There’s an early moment in their courtship where Cooper creates a surrealist scene where Leonard and Felicia are both watching and participating in a ballet sequence out of On the Town. It suggests how Leonard explained his approach to bisexuality and how Felicia might have come to understand and accept it. It’s a wordless musical sequence that stirs up emotions in all the best ways and exemplifies the daring and ambition in Cooper’s filmmaking. Cooper is not afraid to place himself in vulnerable positions as an actor. It would be hard not to admire someone willing to take big, risky swings at greatness.
On the whole, Cooper is generous to his cast. In all the supporting roles, even small ones, Cooper lets everyone shine. For characters like Matt Boomer’s clarinetist and one of Leonard’s lovers, and Sarah Silverman as Leonard’s sister Nina Bernstein, Cooper gives them the kind of long close-ups that allow them to relay the subtext of the moment. It’s the stuff of the actor’s dreams, and the actors reward his largesse with exceptional commitment.
Cinematography, lighting, and editing meld together seamlessly. Moment to moment the look and feel of the film mirrors the film-making techniques of the time the story is set. It’s noir-ish in the 1940’s and garish in the style of early video in the scenes set in the 70’s. Mathew Libatique, who did the same duty on Cooper’s A Star Is Born, is the Cinematographer. The film is frequently gorgeous. There are visual delights at every turn. Cooper frequently backlights his characters, leaves shadows over their faces, or keeps the camera at a distance to beguiling, sometimes uncomfortable effect.

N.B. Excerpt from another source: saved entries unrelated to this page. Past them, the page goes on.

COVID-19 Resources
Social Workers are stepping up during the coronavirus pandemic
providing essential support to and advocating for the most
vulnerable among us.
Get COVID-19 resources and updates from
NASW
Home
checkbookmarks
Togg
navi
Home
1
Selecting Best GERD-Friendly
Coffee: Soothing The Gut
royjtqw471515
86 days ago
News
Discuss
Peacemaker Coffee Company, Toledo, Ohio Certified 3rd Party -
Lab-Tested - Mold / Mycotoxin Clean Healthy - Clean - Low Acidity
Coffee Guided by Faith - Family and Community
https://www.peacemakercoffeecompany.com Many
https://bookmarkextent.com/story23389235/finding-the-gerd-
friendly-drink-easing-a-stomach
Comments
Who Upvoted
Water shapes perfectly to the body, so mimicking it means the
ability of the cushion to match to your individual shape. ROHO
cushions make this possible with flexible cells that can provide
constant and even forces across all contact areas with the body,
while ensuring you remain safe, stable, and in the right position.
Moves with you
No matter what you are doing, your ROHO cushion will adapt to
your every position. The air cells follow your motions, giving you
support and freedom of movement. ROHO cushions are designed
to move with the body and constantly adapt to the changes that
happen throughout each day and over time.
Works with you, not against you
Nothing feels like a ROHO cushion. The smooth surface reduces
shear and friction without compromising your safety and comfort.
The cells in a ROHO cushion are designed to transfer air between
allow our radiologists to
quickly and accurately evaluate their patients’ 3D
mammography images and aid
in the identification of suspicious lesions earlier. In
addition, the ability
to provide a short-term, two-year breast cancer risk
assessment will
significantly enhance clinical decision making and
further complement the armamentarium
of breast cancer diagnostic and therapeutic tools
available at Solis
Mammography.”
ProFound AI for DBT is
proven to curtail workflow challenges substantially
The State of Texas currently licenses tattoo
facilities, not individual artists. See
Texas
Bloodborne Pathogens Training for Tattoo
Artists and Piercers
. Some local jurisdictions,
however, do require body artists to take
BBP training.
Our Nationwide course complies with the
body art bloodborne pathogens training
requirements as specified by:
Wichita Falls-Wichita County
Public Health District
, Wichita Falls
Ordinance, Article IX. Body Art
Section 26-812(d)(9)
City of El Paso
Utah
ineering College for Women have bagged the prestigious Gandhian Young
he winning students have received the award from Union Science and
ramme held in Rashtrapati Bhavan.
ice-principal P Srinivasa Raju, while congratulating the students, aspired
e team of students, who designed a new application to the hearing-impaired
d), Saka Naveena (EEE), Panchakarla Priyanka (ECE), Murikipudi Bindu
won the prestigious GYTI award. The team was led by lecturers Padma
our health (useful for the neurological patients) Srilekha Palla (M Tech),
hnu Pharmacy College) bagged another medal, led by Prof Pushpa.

Expert editing on view here is credited to Michelle Tesoro, who deftly handles the film’s shifts between fantasy and the starkest reality. Every technical element from sets to sound is state of the art. At the same time, there is so much expert craftsmanship in this film that at times it can pull focus from the story as you admire the skills on display. There’s just the tiniest feeling of watching a gifted film student’s attempt to cram every auteur’s trick onto the screen.

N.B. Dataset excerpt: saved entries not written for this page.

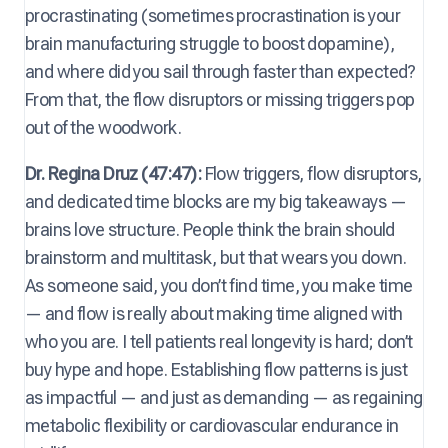
procrastinating (sometimes procrastination is your
brain manufacturing struggle to boost dopamine),
and where did you sail through faster than expected?
From that, the flow disruptors or missing triggers pop
out of the woodwork.
Dr. Regina Druz (47:47):
Flow triggers, flow disruptors,
and dedicated time blocks are my big takeaways —
brains love structure. People think the brain should
brainstorm and multitask, but that wears you down.
As someone said, you don’t find time, you make time
— and flow is really about making time aligned with
who you are. I tell patients real longevity is hard; don’t
buy hype and hope. Establishing flow patterns is just
as impactful — and just as demanding — as regaining
metabolic flexibility or cardiovascular endurance in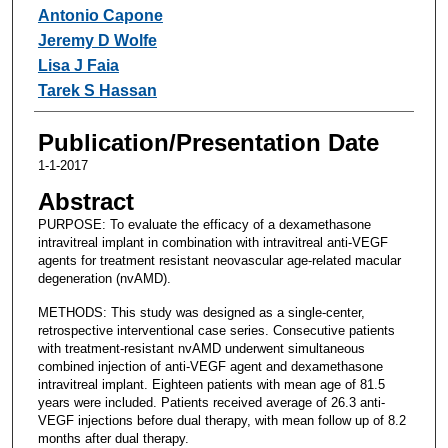
Antonio Capone
Jeremy D Wolfe
Lisa J Faia
Tarek S Hassan
Publication/Presentation Date
1-1-2017
Abstract
PURPOSE: To evaluate the efficacy of a dexamethasone
intravitreal implant in combination with intravitreal anti-VEGF
agents for treatment resistant neovascular age-related macular
degeneration (nvAMD).
METHODS: This study was designed as a single-center,
retrospective interventional case series. Consecutive patients
with treatment-resistant nvAMD underwent simultaneous
combined injection of anti-VEGF agent and dexamethasone
intravitreal implant. Eighteen patients with mean age of 81.5
years were included. Patients received average of 26.3 anti-
VEGF injections before dual therapy, with mean follow up of 8.2
months after dual therapy.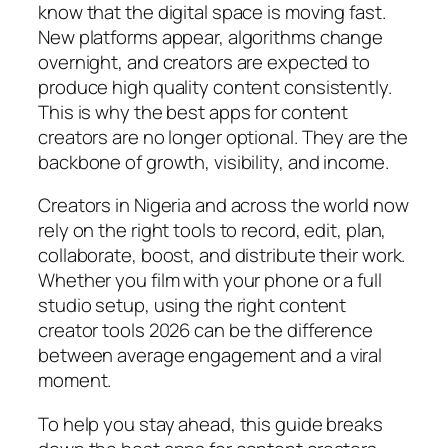
know that the digital space is moving fast.
New platforms appear, algorithms change
overnight, and creators are expected to
produce high quality content consistently.
This is why the best apps for content
creators are no longer optional. They are the
backbone of growth, visibility, and income.
Creators in Nigeria and across the world now
rely on the right tools to record, edit, plan,
collaborate, boost, and distribute their work.
Whether you film with your phone or a full
studio setup, using the right content
creator tools 2026 can be the difference
between average engagement and a viral
moment.
To help you stay ahead, this guide breaks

The make-up work here is also truly superb. It’s certainly a new high watermark in the art of prosthetics credited to Vivian Baker. Much has been made of Cooper’s prosthetic nose and whether it was necessary but there’s no denying that it’s completely believable. When we see Bernstein as an elder statesman playing the piano and reminiscing for a camera crew, the aging makeup is thoroughly convincing.

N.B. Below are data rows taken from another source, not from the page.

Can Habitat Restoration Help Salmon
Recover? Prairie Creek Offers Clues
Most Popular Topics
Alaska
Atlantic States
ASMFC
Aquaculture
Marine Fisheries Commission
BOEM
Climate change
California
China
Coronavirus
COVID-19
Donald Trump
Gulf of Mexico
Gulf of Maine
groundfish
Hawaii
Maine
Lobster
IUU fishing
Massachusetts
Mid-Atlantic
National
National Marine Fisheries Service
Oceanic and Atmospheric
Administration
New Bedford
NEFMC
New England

More concerning to the LGBT+ audiences is whether this film treats the subject of bisexuality in a way that is meaningful to that community. The short answer is that it does, but it may not quell the discomfort of some to see one of the biggest LGBT+ heroes in a biopic under the control of a cis-gendered and straight actor, writer, and director. Only time and distance from the politics of the moment will tell if Maestro succeeds as a historic document. But as a popular entertainment, it does succeed, like most of Bernstein’s artistic output, tremendously well.
Guest Contributor: James Judd is a freelance writer, a performer, a frequent contributor to NPR, and a Creativity Coach. He lives on Cape Cod.